Ardea Biosciences gets positive results from RDEA594 – febuxostat combo
Ardea Biosciences, Inc announced positive results from the first dosing group of an ongoing drug-drug interaction and pharmacodynamic study of RDEA594, its lead product candidate for the treatment of hyperuricemia and gout, and febuxostat (Uloric, Takeda Pharmaceutical Company Limited; Adenuric, Ipsen). This randomized, placebo-controlled study in normal healthy volunteers with baseline serum urate levels of greater than 5 mg/dL is designed to evaluate the potential for pharmacokinetic drug interactions, as well as the serum urate-lowering effect, safety and tolerability of escalating doses of RDEA594, administered once-daily (QD) in combination with 40 mg febuxostat.
In the first two periods of the initial dosing group, 18 subjects received either 200 mg of RDEA594 QD or matching placebo for seven days or 40 mg of febuxostat QD for seven days, and then the combination of the two regimens for seven days. The combination of RDEA594 and febuxostat in this first dosing group was well tolerated and no pharmacokinetic drug interactions were observed. After one week of dosing as monotherapy, both RDEA594 and febuxostat produced a mean reduction in serum urate of approximately 40 per cent from baseline. When administered in combination for seven days, the two agents produced a mean reduction in serum urate of approximately 60 per cent from baseline, with intraday reductions of almost 75 per cent. No clinically relevant adverse effects or laboratory abnormalities were observed during administration of RDEA594. Two subjects experienced grade two increases in a liver enzyme while receiving febuxostat alone. Based on these positive results, we have initiated a second dosing group evaluating 400 mg of RDEA594 QD in combination with 40 mg of febuxostat QD.

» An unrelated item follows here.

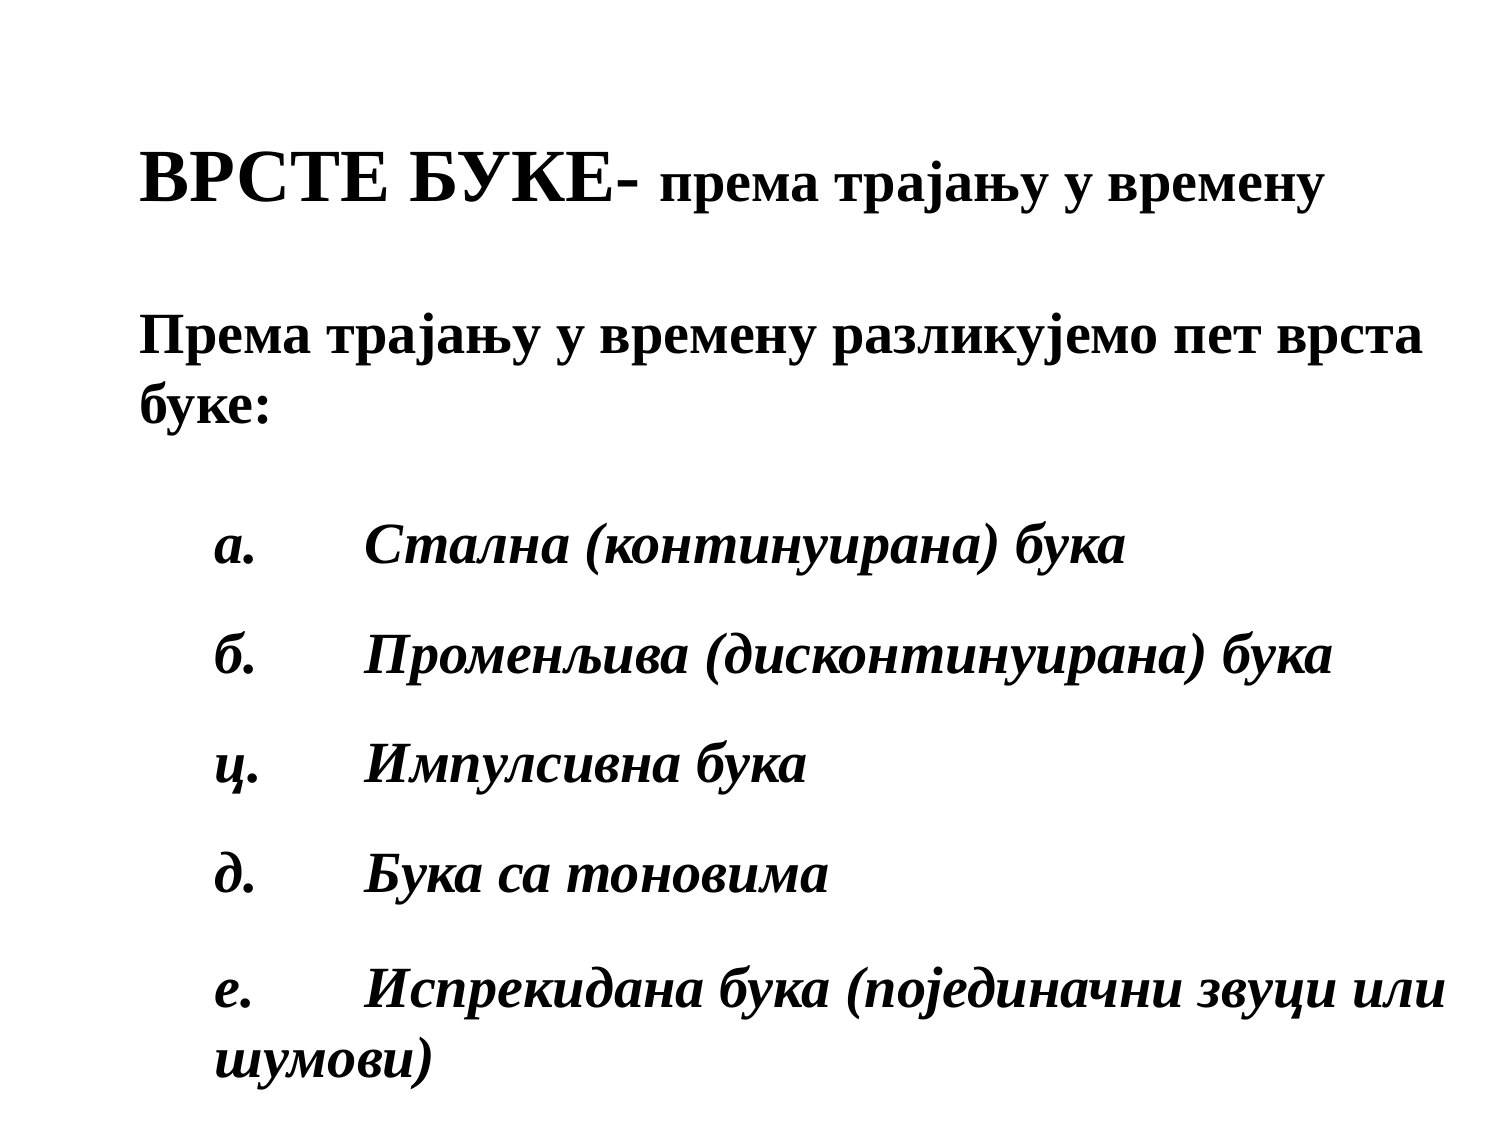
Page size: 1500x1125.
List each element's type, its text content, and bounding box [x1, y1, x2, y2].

text_box Према трајању у времену разликујемо пет врста буке: а. Стална (континуирана) бука б. Променљива (дисконтинуирана) бука ц. Импулсивна бука д. Бука са тоновима е. Испрекидана бука (појединачни звуци или шумови) [125, 287, 1500, 1097]
text_box ВРСТЕ БУКЕ- према трајању у времену [125, 119, 1425, 224]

"The substantial reduction in serum uric acid observed when RDEA594 and febuxostat are co-administered indicate that these two oral agents with complementary mechanisms may be able to accelerate improvement in tophaceous gout compared to single agent therapy," commented John S Sundy MD, associate professor of medicine and head of the Section of Allergy and Clinical Immunology in the Division of Pulmonary, Allergy and Critical Care Medicine at Duke University Medical Center and a member of Ardea's scientific advisory board. "I look forward to studying this combination in patients with advanced disease."

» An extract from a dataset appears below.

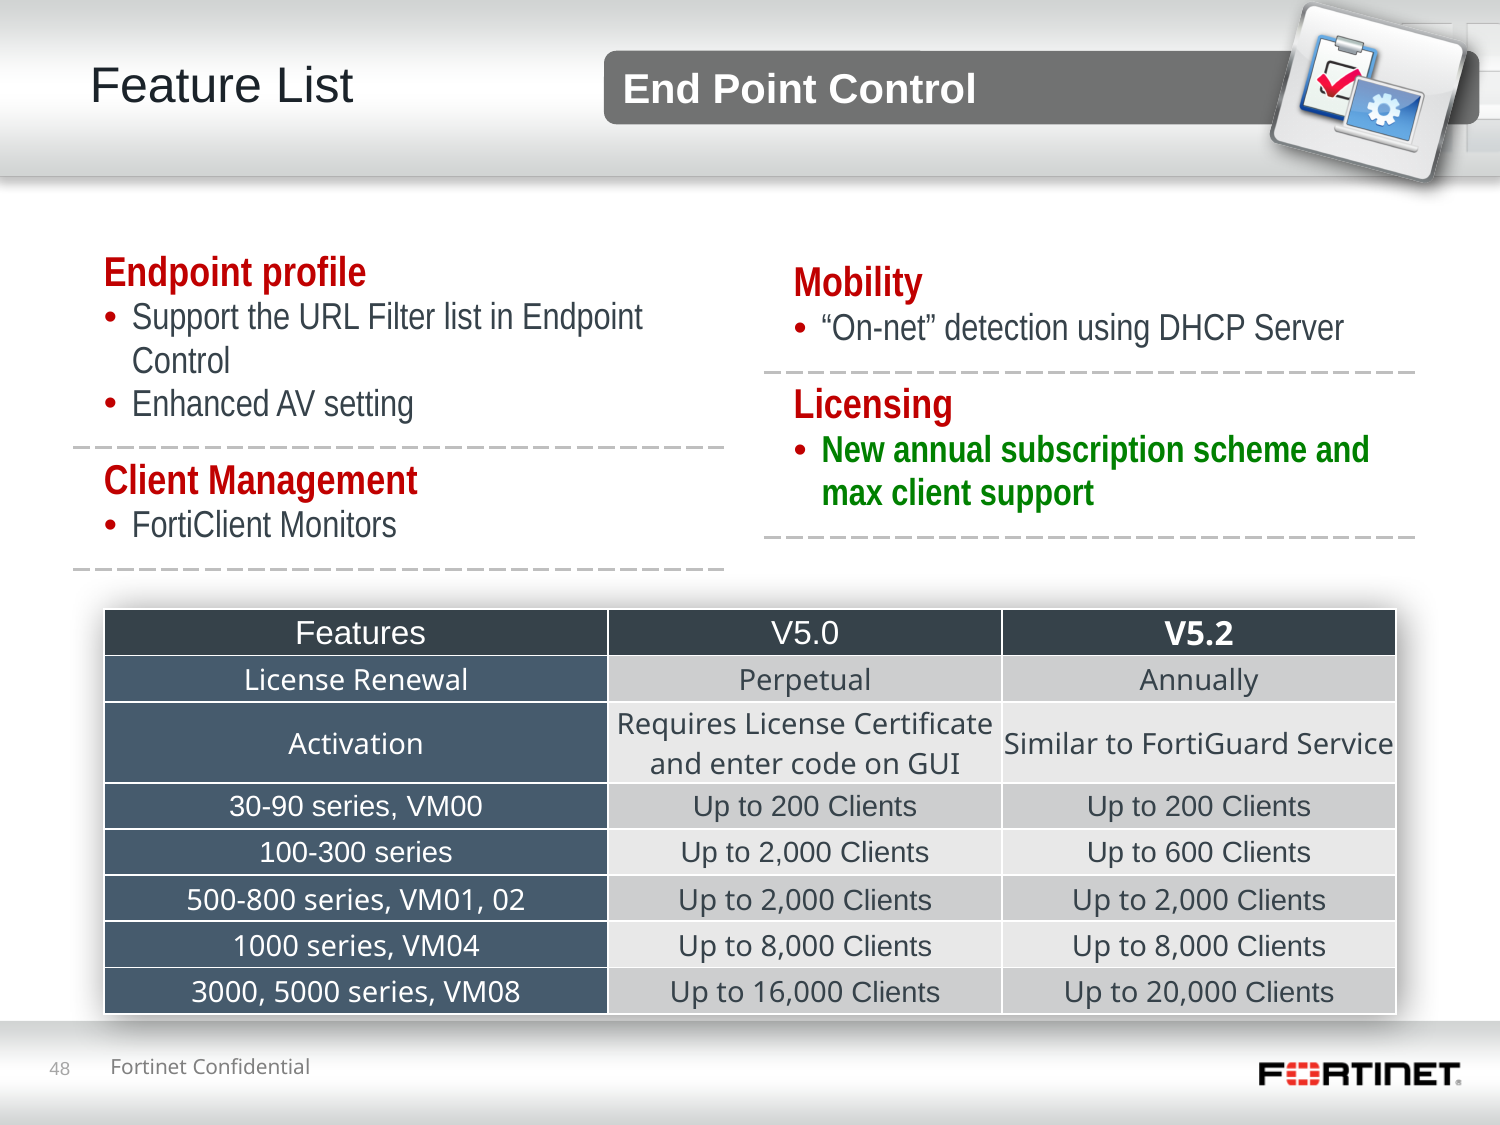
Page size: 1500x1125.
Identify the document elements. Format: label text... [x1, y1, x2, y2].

"Similar reductions in serum urate produced when RDEA594 and febuxostat were administered alone, and the substantial reduction produced when these agents were administered in combination supports our strategy to develop RDEA594 as both monotherapy and in combination with xanthine oxidase inhibitors, such as febuxostat or allopurinol," added Barry D Quart, Ardea's president and chief executive officer. "With the dramatic reduction in serum uric acid observed when RDEA594 and febuxostat are administered in combination, together these agents may be able to produce reductions in tophaceous gout previously achieved only with intravenous therapy."
In addition to this study, RDEA594 is currently being administered in a phase-2b single-agent dose-response study evaluating the safety and urate-lowering effects of 200, 400 and 600 mg of RDEA594, a phase-2b study evaluating RDEA594 as an add-on to allopurinol in patients that do not respond adequately to allopurinol alone, and a study in gout patients with renal impairment.
Ardea Biosciences is a biotechnology company focused on the development of small-molecule therapeutics for the treatment of gout, cancer and human immunodeficiency virus (HIV).